**ASSIGNED TASK**
Restate the data below word for word. Skip any images it contains.

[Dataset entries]
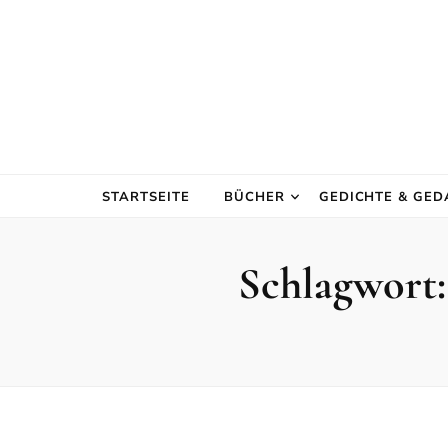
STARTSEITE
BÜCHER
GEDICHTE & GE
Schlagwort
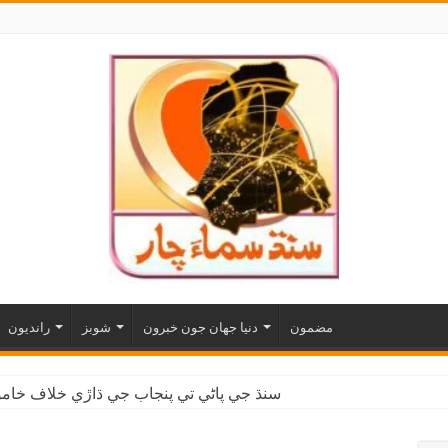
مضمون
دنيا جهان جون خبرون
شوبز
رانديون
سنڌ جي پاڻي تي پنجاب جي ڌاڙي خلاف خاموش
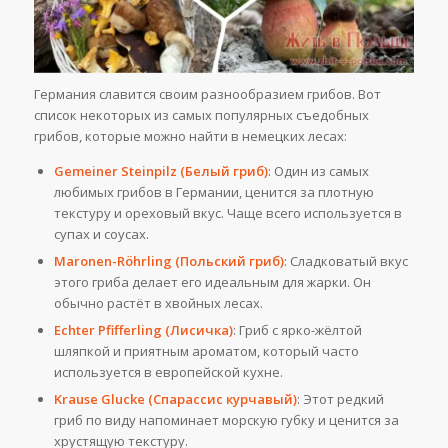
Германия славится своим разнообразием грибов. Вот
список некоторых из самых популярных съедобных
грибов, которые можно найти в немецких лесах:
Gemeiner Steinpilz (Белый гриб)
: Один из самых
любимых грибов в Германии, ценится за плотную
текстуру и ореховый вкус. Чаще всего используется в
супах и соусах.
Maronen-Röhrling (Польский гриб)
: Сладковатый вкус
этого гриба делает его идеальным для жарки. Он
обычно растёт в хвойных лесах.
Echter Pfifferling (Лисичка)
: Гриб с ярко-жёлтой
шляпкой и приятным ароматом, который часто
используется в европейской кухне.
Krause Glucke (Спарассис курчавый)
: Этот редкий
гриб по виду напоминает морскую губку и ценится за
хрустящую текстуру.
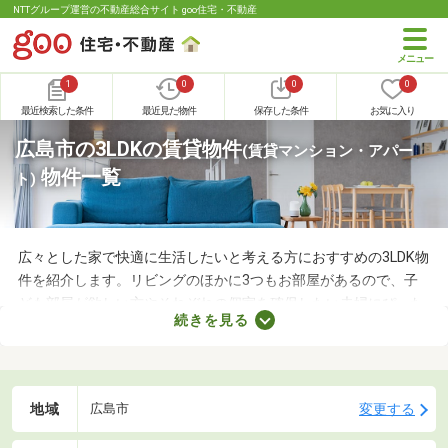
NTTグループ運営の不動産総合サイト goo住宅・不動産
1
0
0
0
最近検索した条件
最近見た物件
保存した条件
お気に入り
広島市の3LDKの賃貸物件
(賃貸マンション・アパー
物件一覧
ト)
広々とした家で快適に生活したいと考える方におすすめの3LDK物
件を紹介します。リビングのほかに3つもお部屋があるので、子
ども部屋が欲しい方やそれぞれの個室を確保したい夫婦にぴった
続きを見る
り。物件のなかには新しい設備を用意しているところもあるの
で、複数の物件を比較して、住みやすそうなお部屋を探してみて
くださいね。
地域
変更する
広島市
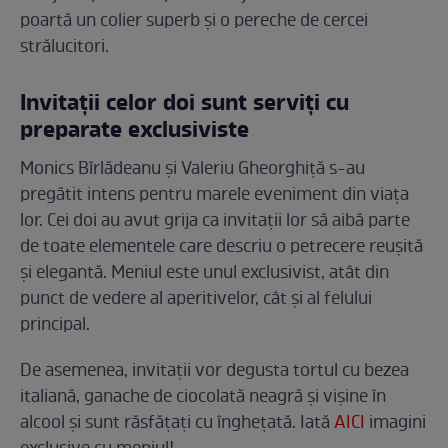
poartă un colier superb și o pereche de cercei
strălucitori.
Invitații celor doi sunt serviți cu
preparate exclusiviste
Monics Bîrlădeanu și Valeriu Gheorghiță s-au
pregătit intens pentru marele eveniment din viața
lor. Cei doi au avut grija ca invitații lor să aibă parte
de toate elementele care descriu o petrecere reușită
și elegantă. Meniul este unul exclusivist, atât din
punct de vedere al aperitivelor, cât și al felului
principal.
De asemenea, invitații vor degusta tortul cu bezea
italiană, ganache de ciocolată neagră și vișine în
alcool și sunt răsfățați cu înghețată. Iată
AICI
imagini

**SOLUTION**
STARTSEITE
BÜCHER
GEDICHTE & GE
Schlagwort
مضمون
دنيا جهان جون خبرون
شوبز
رانديون
سنڌ جي پاڻي تي پنجاب جي ڌاڙي خلاف خاموش
Германия славится своим разнообразием грибов. Вот
список некоторых из самых популярных съедобных
грибов, которые можно найти в немецких лесах:
Gemeiner Steinpilz (Белый гриб)
: Один из самых
любимых грибов в Германии, ценится за плотную
текстуру и ореховый вкус. Чаще всего используется в
супах и соусах.
Maronen-Röhrling (Польский гриб)
: Сладковатый вкус
этого гриба делает его идеальным для жарки. Он
обычно растёт в хвойных лесах.
Echter Pfifferling (Лисичка)
: Гриб с ярко-жёлтой
шляпкой и приятным ароматом, который часто
используется в европейской кухне.
Krause Glucke (Спарассис курчавый)
: Этот редкий
гриб по виду напоминает морскую губку и ценится за
хрустящую текстуру.
NTTグループ運営の不動産総合サイト goo住宅・不動産
1
0
0
0
最近検索した条件
最近見た物件
保存した条件
お気に入り
広島市の3LDKの賃貸物件
(賃貸マンション・アパー
物件一覧
ト)
広々とした家で快適に生活したいと考える方におすすめの3LDK物
件を紹介します。リビングのほかに3つもお部屋があるので、子
ども部屋が欲しい方やそれぞれの個室を確保したい夫婦にぴった
続きを見る
り。物件のなかには新しい設備を用意しているところもあるの
で、複数の物件を比較して、住みやすそうなお部屋を探してみて
くださいね。
地域
変更する
広島市
poartă un colier superb și o pereche de cercei
strălucitori.
Invitații celor doi sunt serviți cu
preparate exclusiviste
Monics Bîrlădeanu și Valeriu Gheorghiță s-au
pregătit intens pentru marele eveniment din viața
lor. Cei doi au avut grija ca invitații lor să aibă parte
de toate elementele care descriu o petrecere reușită
și elegantă. Meniul este unul exclusivist, atât din
punct de vedere al aperitivelor, cât și al felului
principal.
De asemenea, invitații vor degusta tortul cu bezea
italiană, ganache de ciocolată neagră și vișine în
alcool și sunt răsfățați cu înghețată. Iată
AICI
imagini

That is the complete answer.